Methode: Mixed-Methods-Design. Auf Grundlage induktiver Kategorienbildung anhand qualitativer Interviews mit 6 Experten (Ärzte, Pflege, Öffentlicher Gesundheitsdienst) wurde ein standardisierter Fragebogen erstellt. Die Studie wurde als hybride Befragung konzipiert und durchgeführt. Der Fragebogen wurde an alle Hausärzte (n=184), Fachärzte der allgemeinen fachärztlichen Versorgung (n=239), Apotheken (n=83), Pflegeeinrichtungen (n=70) sowie Ärzte und Pflegedienstleitungen geriatrischer Abteilungen der Krankenhäuser und Rehabilitationseinrichtungen (n=102), Sozialverbände (n=10), in der Pflegeausbildung tätige Pädagogen (n=6) im Landkreis Emsland und an Pflegewissenschaftler einer nahegelegenen Hochschule (n=4) versandt. Neben Problemen und möglichen Verbesserungsansätzen wurden auch die Anzahl durchgeführter geriatrischer Assessments, Bewertungen der ambulanten und stationären Versorgungssituation, bestehende Kooperationen zwischen den Leistungserbringern sowie Meinungsbilder zu Qualifikationen niedergelassener Ärzte im Fach Geriatrie abgefragt. Die Auswertung des Datenmaterials erfolgte anhand deskriptiver Methoden.

Ergebnisse: 189 Fragebögen wurden ausgewertet (Response: 25,7 %). Aus der Auswahl der möglichen Probleme wurden von 77,2 % (n=146) der Teilnehmer „lange Wartezeiten auf Facharztbehandlung“, von 64,9 % (n=122) „Hausärztemangel“ und „Mangel an Pflegefachkräften“, von 52,9 % (n=100) „Mangel an in der Geriatrie weitergebildeten Ärzten“, von 49,7 % (n=94) „zu große Entfernungen zu und zwischen den Leistungserbringern“ und von 38,1 % (n=72) „separiertes Arbeiten der Sektoren“ genannt. Diese Auswahl ergänzend benannten viele Teilnehmer den unzureichenden öffentlichen Nahverkehr und mangelndes Medikationsmanagement als Probleme. Größtes Verbesserungspotential für die Versorgung sahen 65,1 % (n=123) der Teilnehmer in der Delegation ärztlicher Aufgaben und einer stärkeren Vernetzung über Berufsgrenzen hinweg (63,5 %; n=120). 66,1 % (n=125) der Teilnehmer geben an, innerhalb der geriatrischen Versorgung bereits mit anderen Leistungserbringern und Akteuren zusammenzuarbeiten. Als Instrument zur Verbesserung der Zusammenarbeit wurde die regionale Patientenakte mit 38,6 % (n=73) am häufigsten genannt.

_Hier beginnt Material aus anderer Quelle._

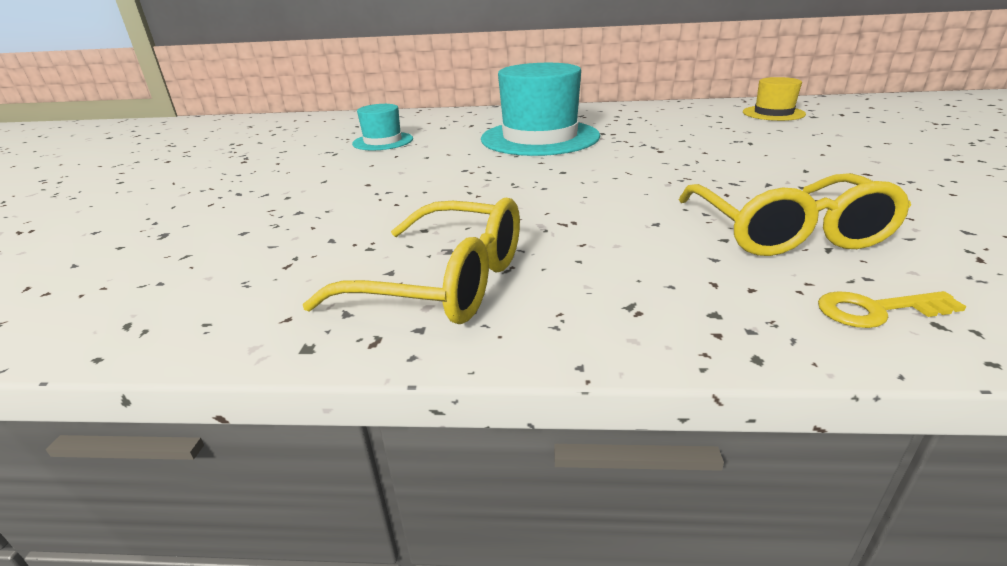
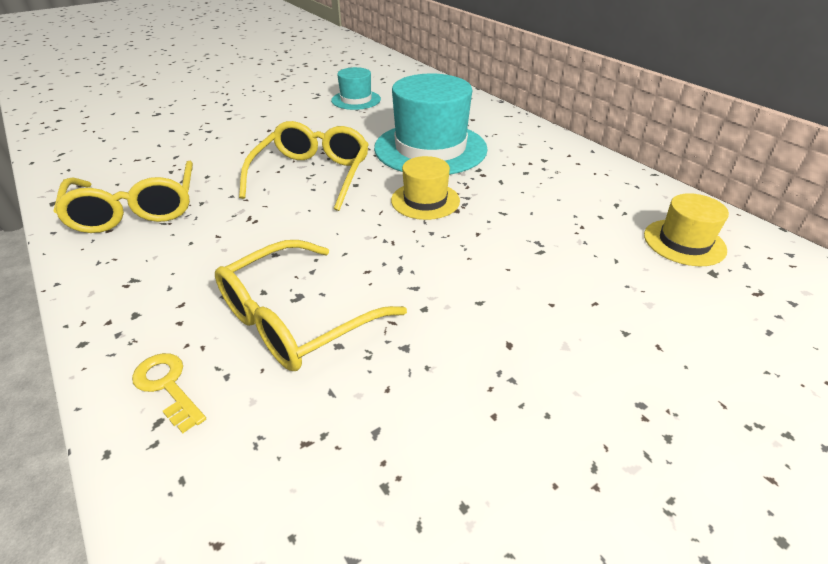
camera: 50 degrees right, 10 degrees up
none -> yellow glasses [239,121,369,211]
none -> yellow hat [391,156,460,220]

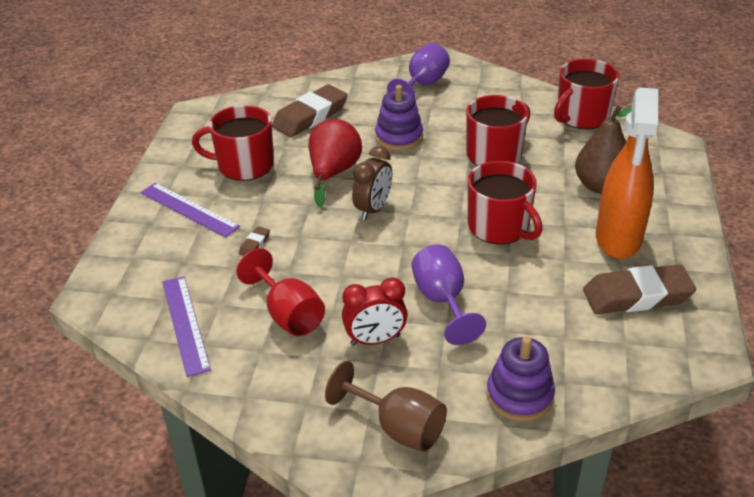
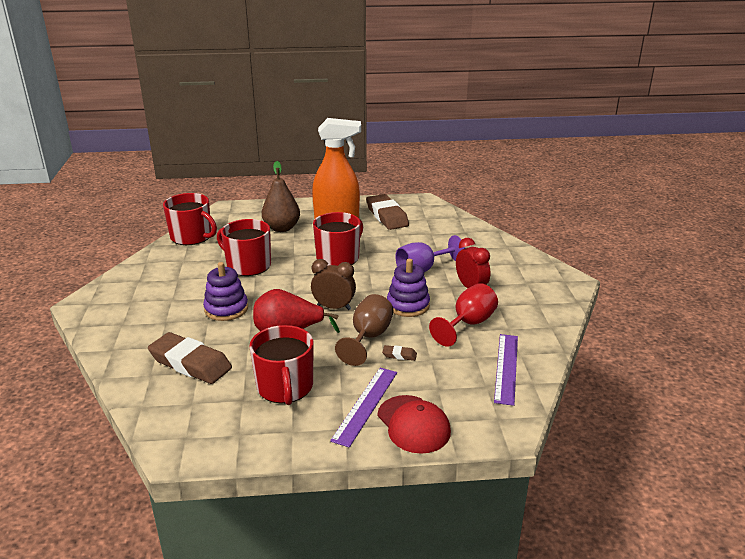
camera: 105 degrees left, 10 degrees down
purple ruler [162,276,211,377] -> purple ruler turned 45 degrees counterclockwise [494,334,518,406]
brown goblet [325,361,447,452] -> brown goblet moved to [335,294,393,366]
purple goblet [387,43,450,99] -> none
purple stacking toy [487,337,555,421] -> purple stacking toy moved to [387,259,430,317]
none -> red cap [378,395,451,454]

Diskussion: Die wichtigsten von den regionalen Akteuren identifizierten Probleme sind fehlendes ärztliches und pflegerisches Personal, geringe Zusammenarbeit in den relevanten Versorgungsbereichen sowie eine unzureichend altersgerechte Infrastruktur und mangelndes Medikationsmanagement. In diesem Modellprojekt soll geklärt werden, inwieweit ein Landkreis direkten Einfluss auf die aktuellen Versorgungsstrukturen nehmen kann. Landkreisvertreter können sektorübergreifende Abstimmungsprozesse moderieren. Durch Implementierung alternativer Versorgungsmodelle kann er auch selbst in der Versorgung tätig sein und insbesondere im Bereich Infrastruktur (ÖPNV, Planung von Leistungen der Daseinsvorsorge, Bauplanung etc.) mitwirken.

Praktische Implikationen: Beim Aufbau altersgerechter Infrastrukturen, der Vernetzungsarbeit sowie der Förderung von Modellprojekten kann der Landkreis eine führende Rolle einnehmen. Lange Wartezeiten auf Facharztbehandlung sowie große Entfernungen können in manchen Fällen durch telemedizinische Betreuung überbrückt werden. Hierzu könnte durch den Landkreis ein Telemedizinzentrum eingerichtet und die IT-Infrastruktur betrieben werden. Weiterhin kann der Landkreis an geeigneten Orten Praxisräume einrichten, in denen fest angestelltes Personal (MFAs/NäPas) in Delegation arbeitet. Räume und Personal können wechselweise durch verschiedene Haus- und Fachärzte für Sprechtage genutzt werden. Zudem wäre eine durch den Landkreis eingerichtete Koordinierungsstelle für die Zusammenarbeit verschiedener Professionen denkbar.